Growing evidence indicates that physical exercise can prevent at least some of the negative effects on health associated with early menopause. Here we determine the effects of intense exercise on physical fitness, bone mineral density (BMD), back pain, and blood lipids in early postmenopausal women.

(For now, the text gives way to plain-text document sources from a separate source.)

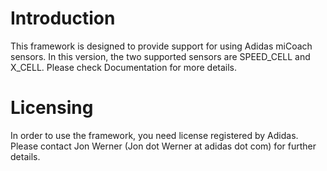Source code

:# Introduction

This framework is designed to provide support for using Adidas miCoach sensors. In this version, the two supported sensors are SPEED_CELL and X_CELL. Please check Documentation for more details.

# Licensing

In order to use the framework, you need license registered by Adidas. Please contact Jon Werner (Jon dot Werner at adidas dot com) for further details.
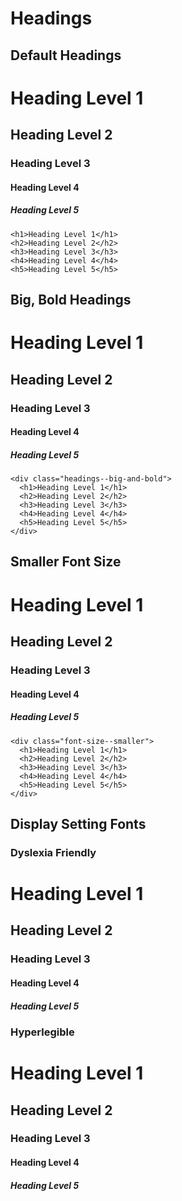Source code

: # Headings

## Default Headings

<h1>Heading Level 1</h1>
<h2>Heading Level 2</h2>
<h3>Heading Level 3</h3>
<h4>Heading Level 4</h4>
<h5>Heading Level 5</h5>

    <h1>Heading Level 1</h1>
    <h2>Heading Level 2</h2>
    <h3>Heading Level 3</h3>
    <h4>Heading Level 4</h4>
    <h5>Heading Level 5</h5>


## Big, Bold Headings

<div className="headings--big-and-bold">   
  <h1>Heading Level 1</h1>
  <h2>Heading Level 2</h2>
  <h3>Heading Level 3</h3>
  <h4>Heading Level 4</h4>
  <h5>Heading Level 5</h5>
</div>

    <div class="headings--big-and-bold">   
      <h1>Heading Level 1</h1>
      <h2>Heading Level 2</h2>
      <h3>Heading Level 3</h3>
      <h4>Heading Level 4</h4>
      <h5>Heading Level 5</h5>
    </div>

## Smaller Font Size

<div className="font-size--smaller">   
  <h1>Heading Level 1</h1>
  <h2>Heading Level 2</h2>
  <h3>Heading Level 3</h3>
  <h4>Heading Level 4</h4>
  <h5>Heading Level 5</h5>
</div>

    <div class="font-size--smaller">   
      <h1>Heading Level 1</h1>
      <h2>Heading Level 2</h2>
      <h3>Heading Level 3</h3>
      <h4>Heading Level 4</h4>
      <h5>Heading Level 5</h5>
    </div>

## Display Setting Fonts


### Dyslexia Friendly
<div className="font--dyslexia-friendly">   
  <h1>Heading Level 1</h1>
  <h2>Heading Level 2</h2>
  <h3>Heading Level 3</h3>
  <h4>Heading Level 4</h4>
  <h5>Heading Level 5</h5>
</div>

### Hyperlegible
<div className="font--hyperlegible">   
  <h1>Heading Level 1</h1>
  <h2>Heading Level 2</h2>
  <h3>Heading Level 3</h3>
  <h4>Heading Level 4</h4>
  <h5>Heading Level 5</h5>
</div>
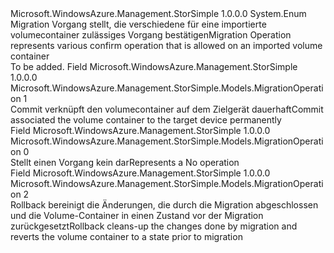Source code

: <Type Name="MigrationOperation" FullName="Microsoft.WindowsAzure.Management.StorSimple.Models.MigrationOperation">
  <TypeSignature Language="C#" Value="public enum MigrationOperation" />
  <TypeSignature Language="ILAsm" Value=".class public auto ansi sealed MigrationOperation extends System.Enum" />
  <TypeSignature Language="DocId" Value="T:Microsoft.WindowsAzure.Management.StorSimple.Models.MigrationOperation" />
  <TypeSignature Language="VB.NET" Value="Public Enum MigrationOperation" />
  <TypeSignature Language="F#" Value="type MigrationOperation = " />
  <AssemblyInfo>
    <AssemblyName>Microsoft.WindowsAzure.Management.StorSimple</AssemblyName>
    <AssemblyVersion>1.0.0.0</AssemblyVersion>
  </AssemblyInfo>
  <Base>
    <BaseTypeName>System.Enum</BaseTypeName>
  </Base>
  <Docs>
    <summary>
            <span data-ttu-id="20f14-101">Migration Vorgang stellt, die verschiedene für eine importierte volumecontainer zulässiges Vorgang bestätigen</span><span class="sxs-lookup"><span data-stu-id="20f14-101">Migration Operation represents various confirm operation that is allowed on an imported volume container</span></span>
            </summary>
    <remarks>To be added.</remarks>
  </Docs>
  <Members>
    <Member MemberName="Commit">
      <MemberSignature Language="C#" Value="Commit" />
      <MemberSignature Language="ILAsm" Value=".field public static literal valuetype Microsoft.WindowsAzure.Management.StorSimple.Models.MigrationOperation Commit = int32(1)" />
      <MemberSignature Language="DocId" Value="F:Microsoft.WindowsAzure.Management.StorSimple.Models.MigrationOperation.Commit" />
      <MemberSignature Language="VB.NET" Value="Commit" />
      <MemberSignature Language="F#" Value="Commit = 1" Usage="Microsoft.WindowsAzure.Management.StorSimple.Models.MigrationOperation.Commit" />
      <MemberType>Field</MemberType>
      <AssemblyInfo>
        <AssemblyName>Microsoft.WindowsAzure.Management.StorSimple</AssemblyName>
        <AssemblyVersion>1.0.0.0</AssemblyVersion>
      </AssemblyInfo>
      <ReturnValue>
        <ReturnType>Microsoft.WindowsAzure.Management.StorSimple.Models.MigrationOperation</ReturnType>
      </ReturnValue>
      <MemberValue>1</MemberValue>
      <Docs>
        <summary>
            <span data-ttu-id="20f14-102">Commit verknüpft den volumecontainer auf dem Zielgerät dauerhaft</span><span class="sxs-lookup"><span data-stu-id="20f14-102">Commit associated the volume container to the target device permanently</span></span>
            </summary>
      </Docs>
    </Member>
    <Member MemberName="Invalid">
      <MemberSignature Language="C#" Value="Invalid" />
      <MemberSignature Language="ILAsm" Value=".field public static literal valuetype Microsoft.WindowsAzure.Management.StorSimple.Models.MigrationOperation Invalid = int32(0)" />
      <MemberSignature Language="DocId" Value="F:Microsoft.WindowsAzure.Management.StorSimple.Models.MigrationOperation.Invalid" />
      <MemberSignature Language="VB.NET" Value="Invalid" />
      <MemberSignature Language="F#" Value="Invalid = 0" Usage="Microsoft.WindowsAzure.Management.StorSimple.Models.MigrationOperation.Invalid" />
      <MemberType>Field</MemberType>
      <AssemblyInfo>
        <AssemblyName>Microsoft.WindowsAzure.Management.StorSimple</AssemblyName>
        <AssemblyVersion>1.0.0.0</AssemblyVersion>
      </AssemblyInfo>
      <ReturnValue>
        <ReturnType>Microsoft.WindowsAzure.Management.StorSimple.Models.MigrationOperation</ReturnType>
      </ReturnValue>
      <MemberValue>0</MemberValue>
      <Docs>
        <summary>
            <span data-ttu-id="20f14-103">Stellt einen Vorgang kein dar</span><span class="sxs-lookup"><span data-stu-id="20f14-103">Represents a No operation</span></span>
            </summary>
      </Docs>
    </Member>
    <Member MemberName="Rollback">
      <MemberSignature Language="C#" Value="Rollback" />
      <MemberSignature Language="ILAsm" Value=".field public static literal valuetype Microsoft.WindowsAzure.Management.StorSimple.Models.MigrationOperation Rollback = int32(2)" />
      <MemberSignature Language="DocId" Value="F:Microsoft.WindowsAzure.Management.StorSimple.Models.MigrationOperation.Rollback" />
      <MemberSignature Language="VB.NET" Value="Rollback" />
      <MemberSignature Language="F#" Value="Rollback = 2" Usage="Microsoft.WindowsAzure.Management.StorSimple.Models.MigrationOperation.Rollback" />
      <MemberType>Field</MemberType>
      <AssemblyInfo>
        <AssemblyName>Microsoft.WindowsAzure.Management.StorSimple</AssemblyName>
        <AssemblyVersion>1.0.0.0</AssemblyVersion>
      </AssemblyInfo>
      <ReturnValue>
        <ReturnType>Microsoft.WindowsAzure.Management.StorSimple.Models.MigrationOperation</ReturnType>
      </ReturnValue>
      <MemberValue>2</MemberValue>
      <Docs>
        <summary>
            <span data-ttu-id="20f14-104">Rollback bereinigt die Änderungen, die durch die Migration abgeschlossen und die Volume-Container in einen Zustand vor der Migration zurückgesetzt</span><span class="sxs-lookup"><span data-stu-id="20f14-104">Rollback cleans-up the changes done by migration and reverts the volume container to a state prior to migration</span></span>
            </summary>
      </Docs>
    </Member>
  </Members>
</Type>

The study population comprised 50 fully compliant women, with no medication or illness affecting bone metabolism, who exercised over 26 months (exercise group [EG]), and 33 women who served as a nontraining control group (CG). Two group training sessions per week and 2 home training sessions per week were performed in the EG. Both groups were individually supplemented with calcium and cholecalciferol. Physical fitness was determined by maximum strength and cardiovascular performance. Bone mineral density was measured at the lumbar spine (dual-energy x-ray absorptiometry [DXA] and quantitative computed tomography [QCT]), the proximal femur (DXA), and the forearm (DXA). In serum samples taken from a subset of the study participants, we determined bone formation (serum osteocalcin) and resorption (serum cross-links) markers as well as blood lipid levels. Vasomotor symptoms related to menopause and pain were also assessed.
After 26 months, significant exercise effects determined as percentage changes compared with baseline were observed for physical fitness (isometric strength: trunk extensors [EG +36.5% vs CG +1.7%], trunk flexors [EG +39.3% vs CG –0.4%], and maximum oxygen consumption [EG +12.4% vs CG –2.3%]); BMD (lumbar spine [DXA L1-L4, EG +0.7% vs CG –2.3%], QCT L1-L3 trabecular region of interest [EG +0.4% vs CG –6.6%], QCT L1-L3 cortical region of interest [EG +3.1% vs CG −1.7%], and total hip [DXA, EG –0.3% vs CG –1.7%]); serum levels (total cholesterol [EG –5.0% vs CG
+4.1%] and triglycerides [EG –14.2% vs CG +23.2%]); and pain indexes at the spine.
General purpose exercise programs with special emphasis on bone density can significantly improve strength and endurance and reduce bone loss, back pain, and lipid levels in osteopenic women in their critical early postmenopausal years.